彼がそのミリオンセラー「ノストラダムスの予言」を書いてひとびとを自意識過剰にした事件(その好例はオウム真理教)は記憶に新しいが、そこには「救世主チランの後継はアグリッパ」と書いてあった。
ところが、そのアグリッパと言うのは、ハインリヒ・コルネリウス・アグリッパ(Heinrich Cornelius Agrippa, 1486年9月14日-1535年2月18日)のことを指すと思われる。
ノストラダムスは1503年の生まれなので、アグリッパとほぼ同時代人と言うことになる。
そうなると、「救世主チラン」なる者は、ノストラダムスより遙かに年上の人物と言うことになり、ノストラダムスの書き残したのは、予言集などではなく、回顧録だったと言うことになる。
ノストラダムスも、自分の著著に「諸世紀」と言うタイトルを与えたので、それを予言集と取ったひとびとは彼の言葉に人生を振り回されたことになる。

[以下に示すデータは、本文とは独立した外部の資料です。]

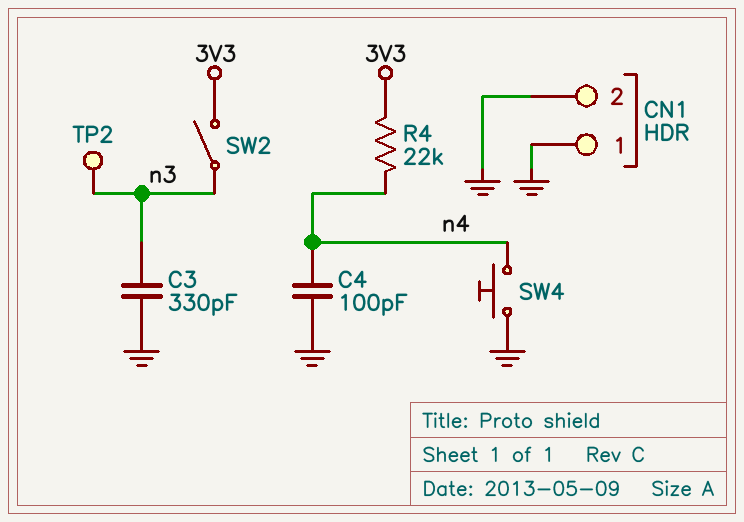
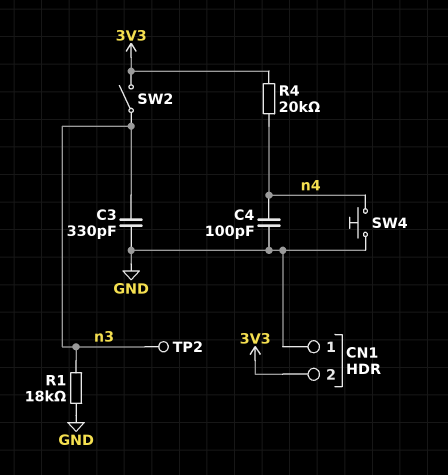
CN1 pin 2: GND -> 3V3
R1: none -> 18k (GND, n3)
R4: 22k (3V3, n4) -> 20k (3V3, n4)

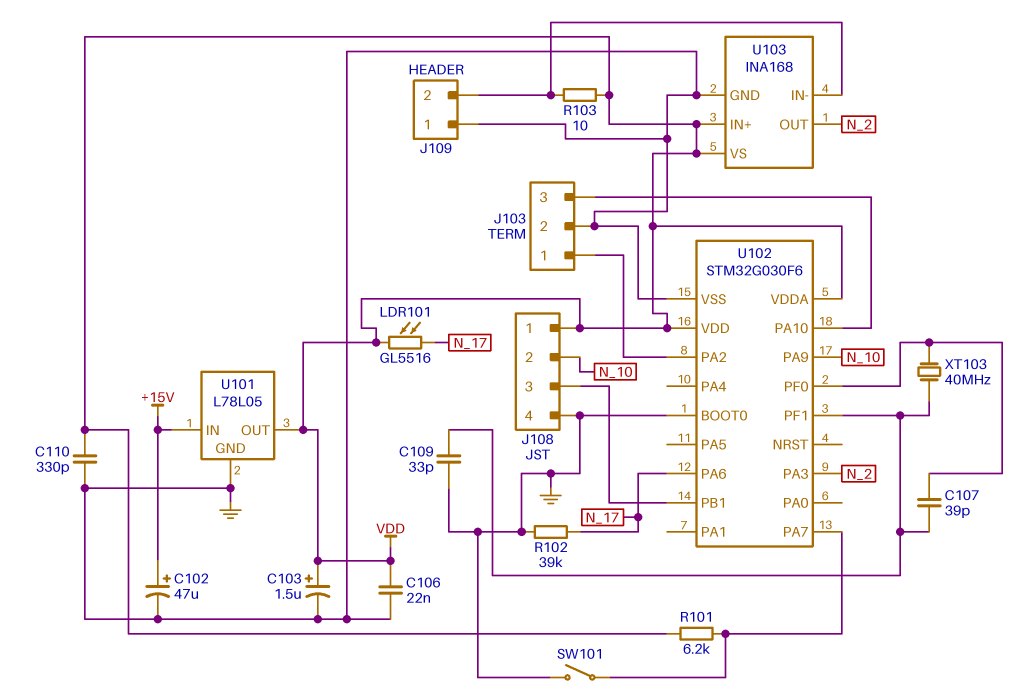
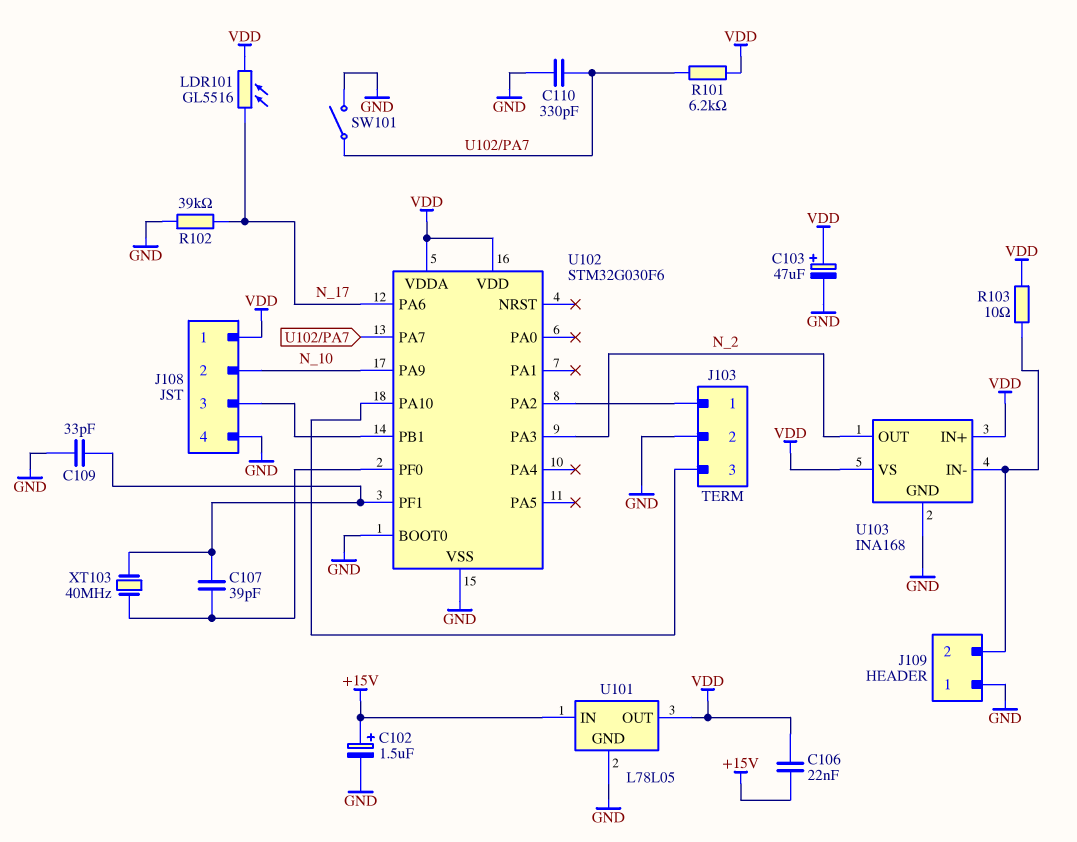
C102: 47uF (plus +15V, minus GND) -> 1.5uF (plus +15V, minus GND)
C103: 1.5uF (plus VDD, minus GND) -> 47uF (plus VDD, minus GND)
C106: 22nF (GND, VDD) -> 22nF (+15V, VDD)
C110: 330pF (GND, VDD) -> 330pF (GND, U102/PA7)

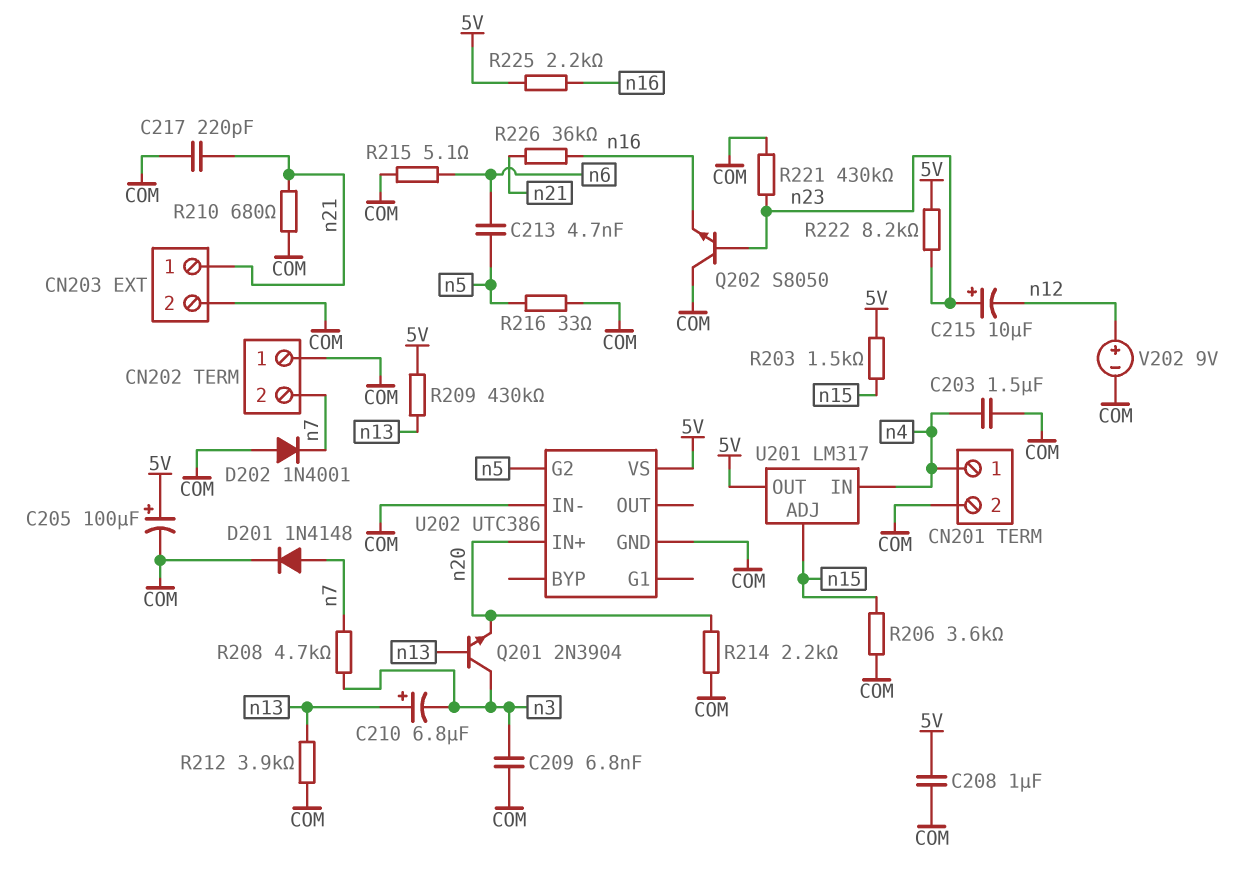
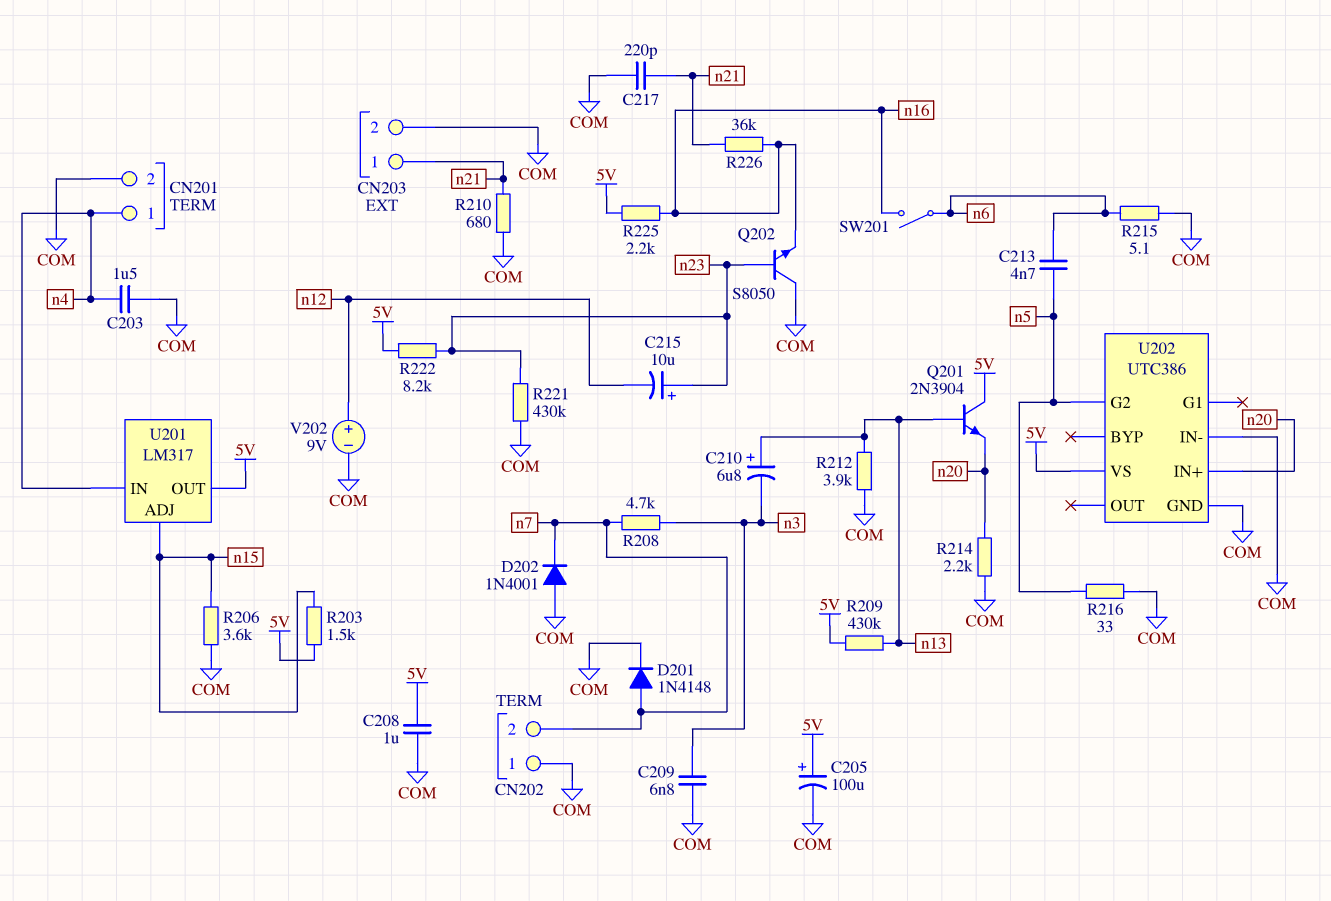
Q201: NPN 2N3904 (B n13, C n3, E n20) -> NPN 2N3904 (B n13, C 5V, E n20)
SW201: none -> switch (n6, n16)

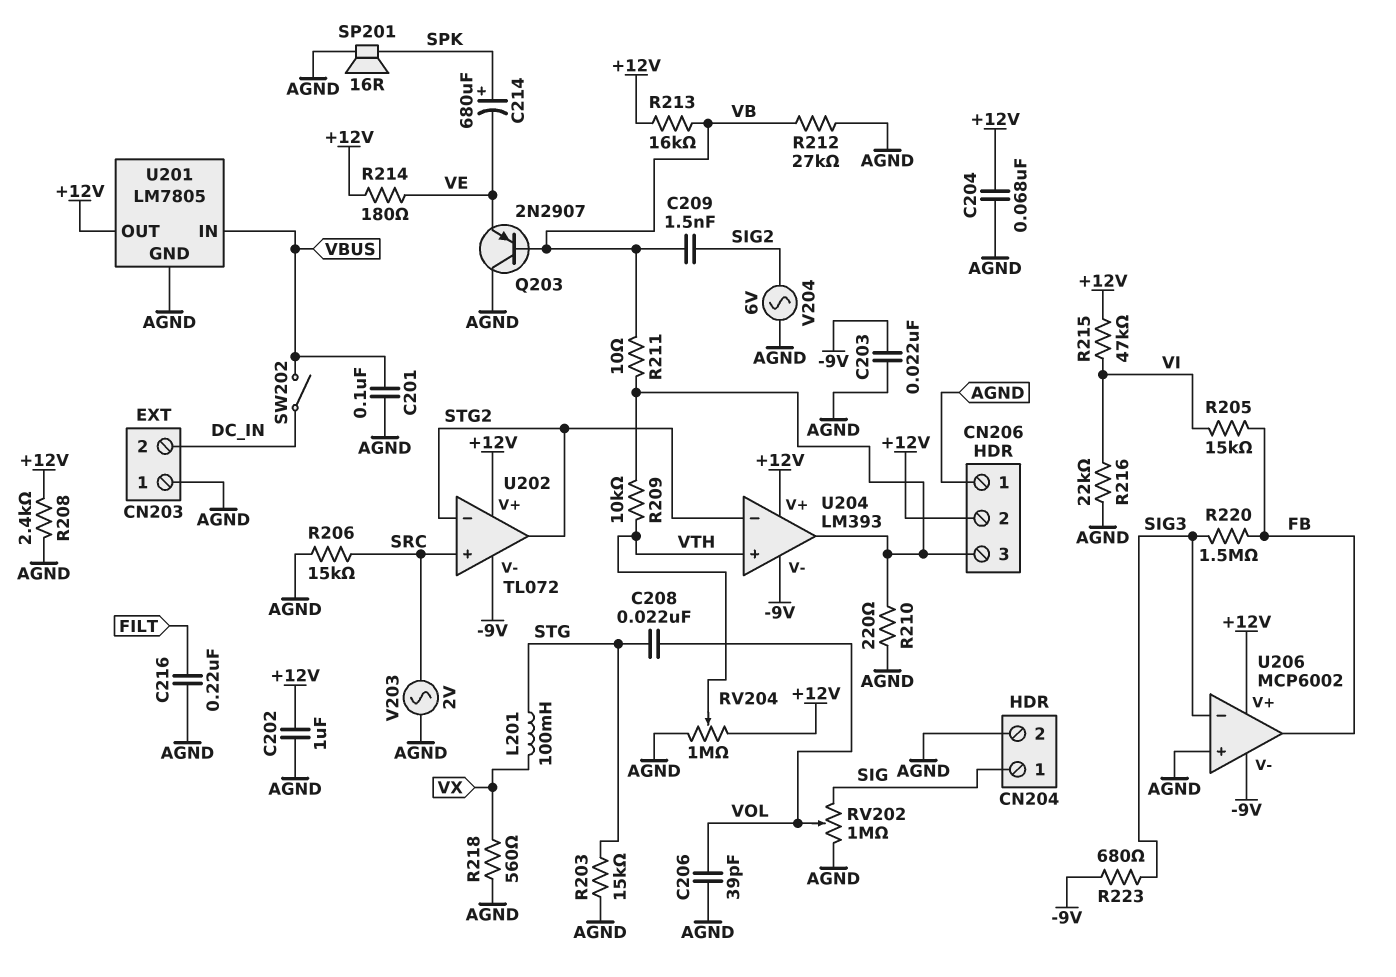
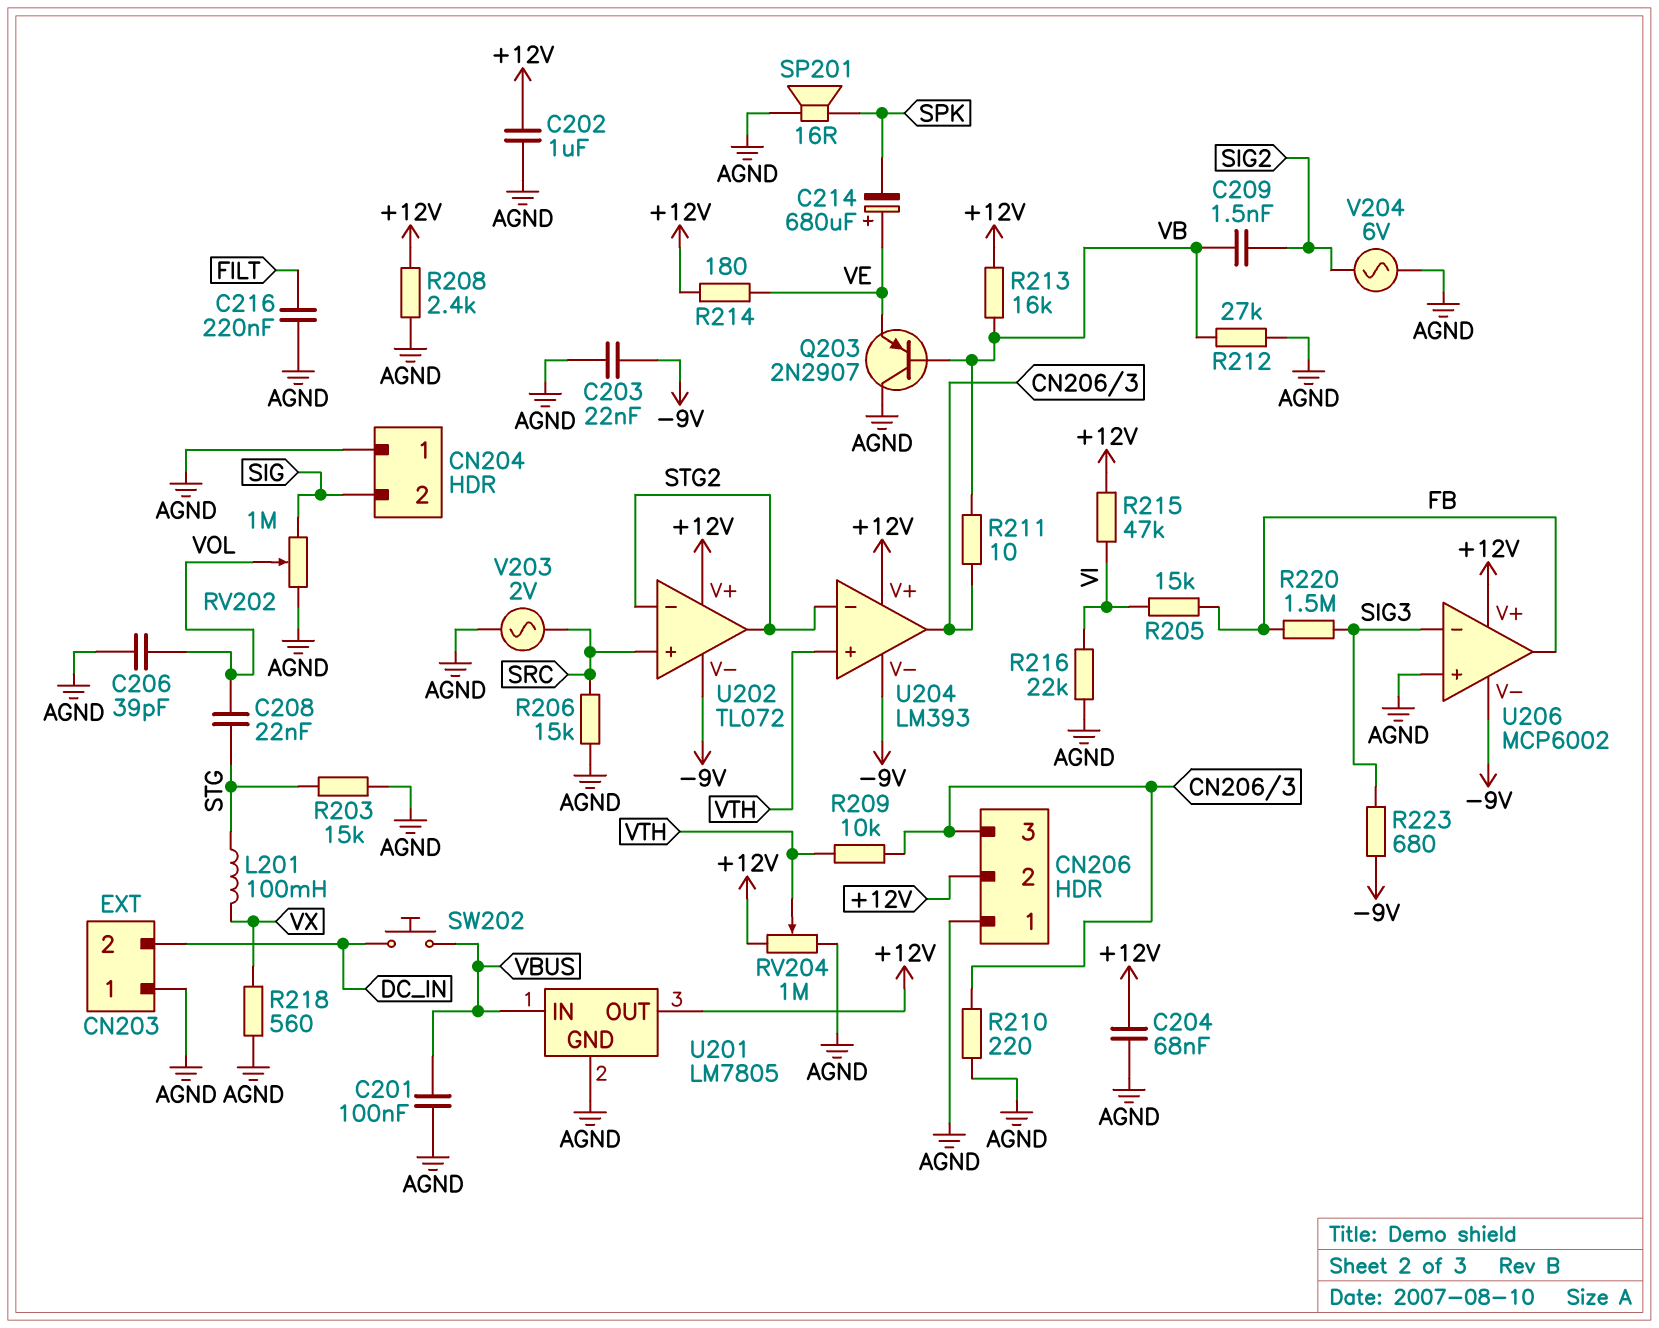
C214: 680uF (plus SPK, minus VE) -> 680uF (plus VE, minus SPK)
CN204 pin 1: SIG -> AGND
CN204 pin 2: AGND -> SIG
SW202: switch (DC_IN, VBUS) -> button (DC_IN, VBUS)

そもそも、これは筆者の信念であるが、良いことであれ悪いことであれ、人間は自分自身の運命をそれとして生きることそのものに神様の真意があると思っている。なので筆者バイクで転倒して骨折しても「先に教えて欲しかった」などとは微塵も思わず、その信念が揺らいだことはない。
そして、自分がつかむべき本当の知恵は、「先が見えない」と言うご馳走を心の芯が食べることなく出てくることはない、と。自分の信じる神様像(それはひとにより千差万別であろう)からは、それ以外の何も感じない。